XII. LA FORMATION DES PSYCHIATRES
Le DSM seule n'est pas la psychiatrie. Il existe un raisonnement analogue dans tout le champ médical. La classification n'épuise pas le sujet. La cardiologie n'est pas la CIM des cardiopathies. La rhumatologie n'est pas la classification des arthrites. La neurologie n'est pas la seule classification des épilepsies. Elle est aussi l'examen clinique, la sémiologie, l'histoire naturelle des maladies, la thérapeutique, l'étude des mécanismes physiopathologiques, la recherche fondamentale et la réflexion théorique qui unifie ces connaissances. Une neurologie réduite à la nomenclature des maladies neurologiques ignorant les potentiels évoqués, la neuro-immunologie ou la neurogénétique demeurerait une neurologie incomplète.
Beaucoup d'étudiants en psychiatres sont formés essentiellement à partir du DSM. Mais en réalité les critères de la formation psychiatrique des internes voguent au gré du destin contrasté de la psychiatrie classique et du DSM. Ce problème est important. Une génération de praticiens formés exclusivement au DSM fonctionneront comme des techniciens du diagnostic sans culture psychopathologique ni capacité structurale ni capacité interprétative.
Songeons à la perte du patrimoine psychiatrique clinique européen dominé par l'Ecole Françaises de Falret, Clérambault, Lévy-Valensi et Henri Ey, l'Ecole Allemande de Kraepelin puis par l'Ecole Suisse de Bleuler. L'intérêt de la psychiatrie traditionnelle consistait en un appareil conceptuel capable de penser la maladie mentale comme une altération qualitative de l'existence. L'idée centrale était celle-ci: la maladie mentale comme une altération qualitative de l'existence ou pathologie de la liberté et non une simple addition de symptômes. La question de la durée des études est assez importante. La formation des internes est prise en étau entre la psychiatrie classique qui requiert du temps et le DSM ou la CIM qui sont des formations rapides et courtes. Il en résulte une subversion de la formation. Le risque de devenir des techniciens du diagnostic sans capacité d'interprétation structurale doit être souligné.
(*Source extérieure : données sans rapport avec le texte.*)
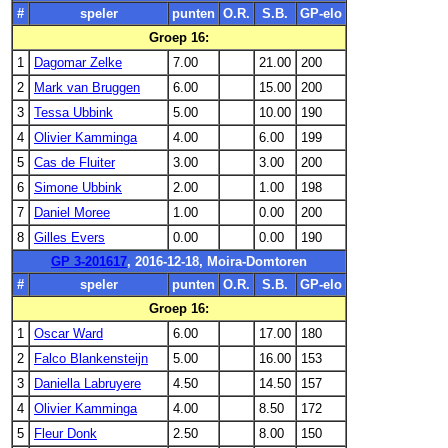
#
speler
punten
O.R.
S.B.
GP-elo
Groep 16:
1
Dagomar Zelke
7.00
21.00
200
2
Mark van Bruggen
6.00
15.00
200
3
Tessa Ubbink
5.00
10.00
190
4
Olivier Kamminga
4.00
6.00
199
5
Cas de Fluiter
3.00
3.00
200
6
Simone Ubbink
2.00
1.00
198
7
Daniel Moree
1.00
0.00
200
8
Gilles Evers
0.00
0.00
190
GP 3-201617
, 2016-12-18, Moira-Domtoren
#
speler
punten
O.R.
S.B.
GP-elo
Groep 16:
1
Oscar Ward
6.00
17.00
180
2
Falco Blankensteijn
5.00
16.00
153
3
Daniella Labruyere
4.50
14.50
157
4
Olivier Kamminga
4.00
8.50
172
5
Fleur Donk
2.50
8.00
150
J'estime qu'au regard de la sémiologie psychiatrique une bonne connaissance des items du DSM expose les futurs psychiatres à une sous-qualification ou à une sorte de prolétarisation intellectuelle. Nous avons connu jadis des épisodes de "médecine aux pieds nus". Sous l'Empire, le docteur Bovary appartient à cette catégorie des officiers de santé institués par Napoléon. De tels médecins ont aussi exercé au début de l'ère maoïste. La formation courte et l'objectif pragmatique étaient autrefois justifiés. Elle répondait à des objectifs sanitaires de masse. L'urgence commandait de coder et de prescrire rapidement. On voit réapparaître des situations équivalentes aujourd'hui. Il s'agit de pallier le manque de psychiatres. Des collaborateurs de psychiatres comme les Infirmiers en Pratique Avancée Mention Psychiatrie et Santé Mentale ainsi que les psychologues cliniciens sont sollicités d'exercer à la place des spécialistes une psychiatrie rudimentaire. Je comprends la crainte des déserts médicaux, l'urgence sanitaire et les résultats pragmatiques. Mais cette posture convient-elle à un pays avancé? Je ne le crois pas. L'utilité pratique aura un coût. Le prix en sera une réduction du savoir clinique.
CONCLUSION
La conclusion consiste à conserver les apports du DSM et la pratique clinique classique. On souhaite limiter la destruction du paysage psychiatrique qui nous mènerait dans un champ de ruines conceptuelles. Il faut convertir une classification qui ne doit pas devenir un prêt-à-penser en une psychiatrie globale tout à a fois classificatrice et réflexive. Il faut subordonner la classification à la clinique sans renoncer au diagnostic statistique.